The main clue that separates a skin condition from an infection: skin conditions produce itching and flaking as the primary symptoms, while bacterial infections lead with pain.
Minor Trauma From Cleaning
Sticking a cotton swab, fingernail, or any object into the ear canal can scratch the delicate lining inside, leaving it red and sore. These minor cuts and abrasions often heal on their own, but they also create an opening for bacteria, which is one reason cotton swab use is a leading contributor to outer ear infections. If you notice redness and mild pain after cleaning your ears, the irritation itself may not be serious, but watch for increasing pain, swelling, or discharge over the next day or two, which would suggest an infection has taken hold.

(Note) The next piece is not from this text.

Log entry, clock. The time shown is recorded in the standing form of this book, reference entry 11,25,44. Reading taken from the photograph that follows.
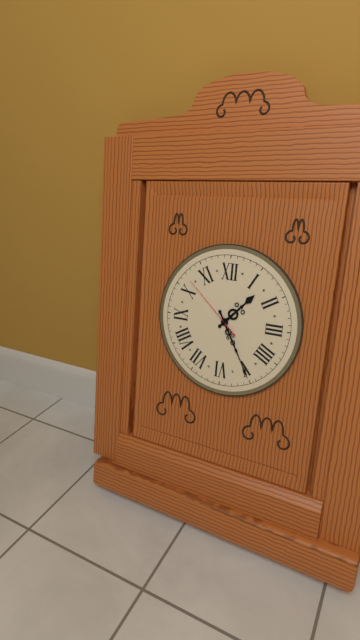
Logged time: 1,25,52
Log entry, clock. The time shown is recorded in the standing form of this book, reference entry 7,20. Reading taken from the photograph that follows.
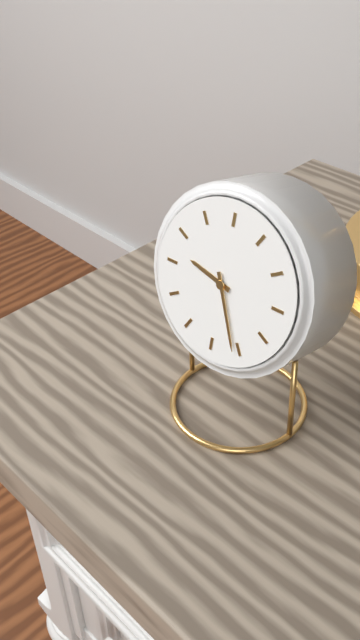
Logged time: 9,26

A more serious form of trauma can rupture the eardrum, causing sudden sharp pain, possible bleeding, hearing loss, and ringing. This is less common from casual cleaning but can happen if a swab is pushed too deep.
What to Do at Home
If your symptoms are mild (some redness, minor discomfort, no fever), home care can help for the first two to three days. Alternating a warm compress and a cold compress against the outer ear every 30 minutes can relax the muscles around the canal and reduce inflammation. Over-the-counter pain relievers like ibuprofen or acetaminophen can take the edge off.
Keep the ear dry. Avoid submerging your head in water, and gently dry the outer ear after showering. Don’t insert anything into the canal, including cotton swabs or homemade drops, since this can worsen irritation or push debris deeper.
If symptoms haven’t improved after two to three days, or if you’re dealing with significant pain, discharge, fever, or hearing changes, it’s time for a professional evaluation. Prescription ear drops are the standard treatment for outer ear infections, and middle ear infections sometimes need oral antibiotics.
Signs of a Serious Complication
Redness inside the ear combined with redness, swelling, or tenderness behind the ear is a warning sign of mastoiditis, an infection that has spread from the middle ear into the bone behind it. Other red flags include a high fever, the ear appearing to stick out more than usual, headache, hearing loss, and significant fatigue or irritability (especially in children). Mastoiditis can lead to permanent hearing loss or more dangerous complications like meningitis if it isn’t treated quickly, so these symptoms warrant urgent medical attention rather than a wait-and-see approach.